Artigo
“Por quem os sinos dobram?”
Eram apenas mãe e filha. O restante da família se existia, não contava. Foram muitas idas e vindas hospitalares. Os cuidados eram evidentes e recíprocos.
Por: Sergio Damião em 22 de março de 2021
Nesses tempos de pandemia de SARS CoV-2 (Covid-19), em que o distanciamento, físico e social, se acentuou para a prevenção da contaminação viral e pela degradação da sociedade, pensei na história que contei anos atrás. Eram apenas mãe e filha. O restante da família se existia, não contava. Foram muitas idas e vindas hospitalares. Os cuidados eram evidentes e recíprocos. Uma manifestação cada vez mais rara nos dias atuais, onde se evidenciam interesses e a distância dos mais jovens para com os que já envelheceram se acentuam. Mas a mãe e filha negras eram diferentes. A doença e as necessidades físicas da mãe cresciam dia a dia, não desanimava a jovem, pelo contrário, parecia estimulá-la. Mesmo sabendo da irreversibilidade. Não se questionava, nem se lastimava. Foram fotografadas. A imagem diz tudo, serve para os impertinentes e os descrentes. A imagem dispensa a voz e o som. As coisas são como se apresentam. A filha, uma jovem negra, alta, bem mais alta do que o normal. Magra. Em cidade grande alcançaria o estrelato. Uma manequim para os padrões europeus. Menos para a cidade natal. Na simplicidade do cotidiano, permanecia a postura e a grandeza do comportamento pessoal. Agradava pelo carinho demonstrado em cuidados dispensados para com a mãe enferma. A mãe, apesar da doença, dos sofrimentos físicos diários, demonstrava alegria e bom humor. Apresentava a saúde psíquica. Agia como se o fim da vida fosse algo esperado e preparado. Possuía a espiritualidade a flor da pele. Algo existia de diferente naquela mulher. Pela alegria demonstrada pela vida restante, prolongou as idas e vindas ao hospital. Por não se deixar abater pelos sofrimentos físicos, permaneceu contagiando os profissionais de saúde. Não importava por quanto tempo.

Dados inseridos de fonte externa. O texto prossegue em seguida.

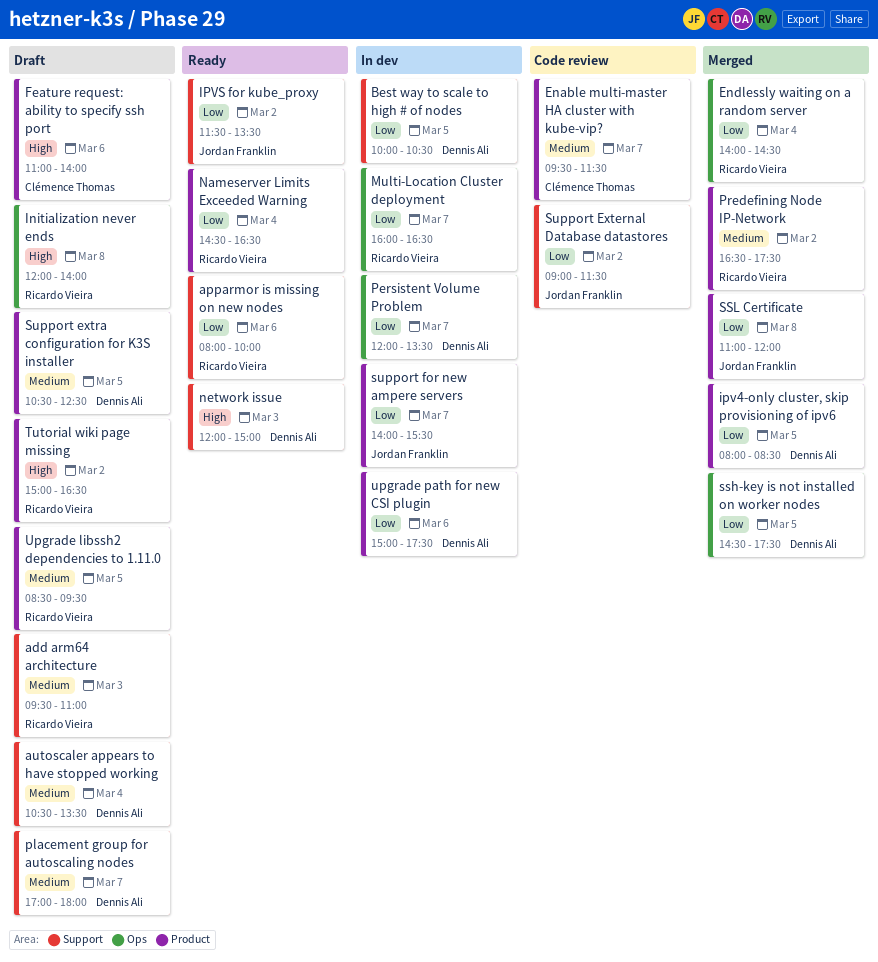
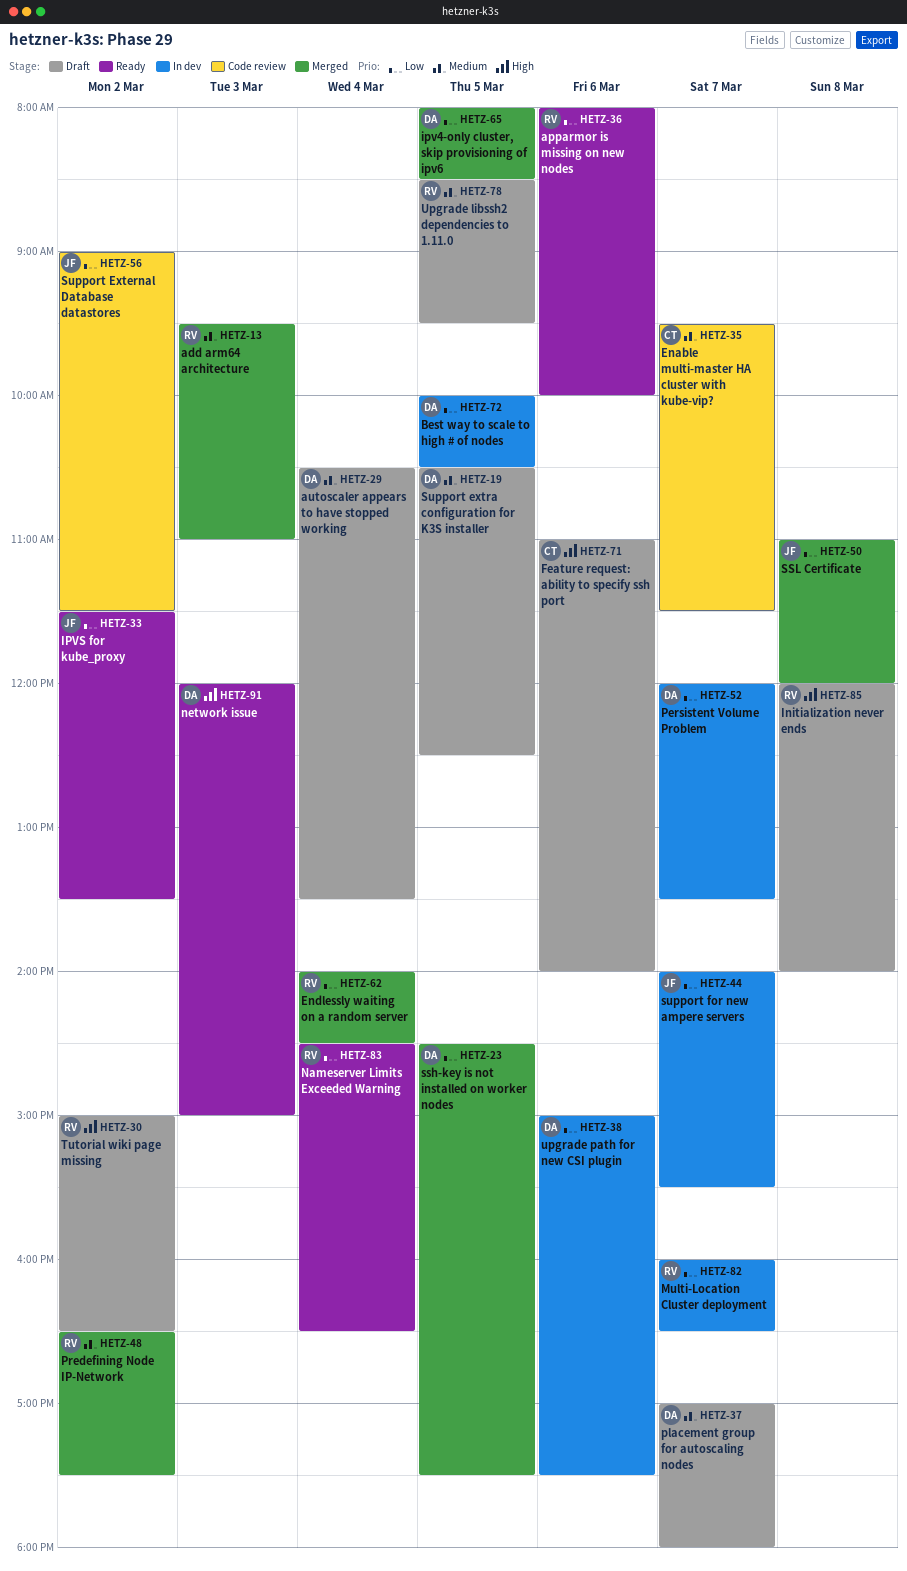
add arm64 architecture, status: Draft -> Merged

O dia de sua partida será lembrado por aqueles que a cercavam. Um bom exemplo de vida. Simples mas contagiante. Não mudou a economia da cidade, não construiu obras físicas, empresas ou indústrias. Marcou a vida daqueles que partirão depois. Certamente mudou um pouco a vida de cada um que ficará por mais um tempo na terra. No dia de sua partida definitiva, na tristeza de sua ausência, ela fez com que: “Não nos perguntemos por quem os sinos dobram. Eles dobram por todos nós”.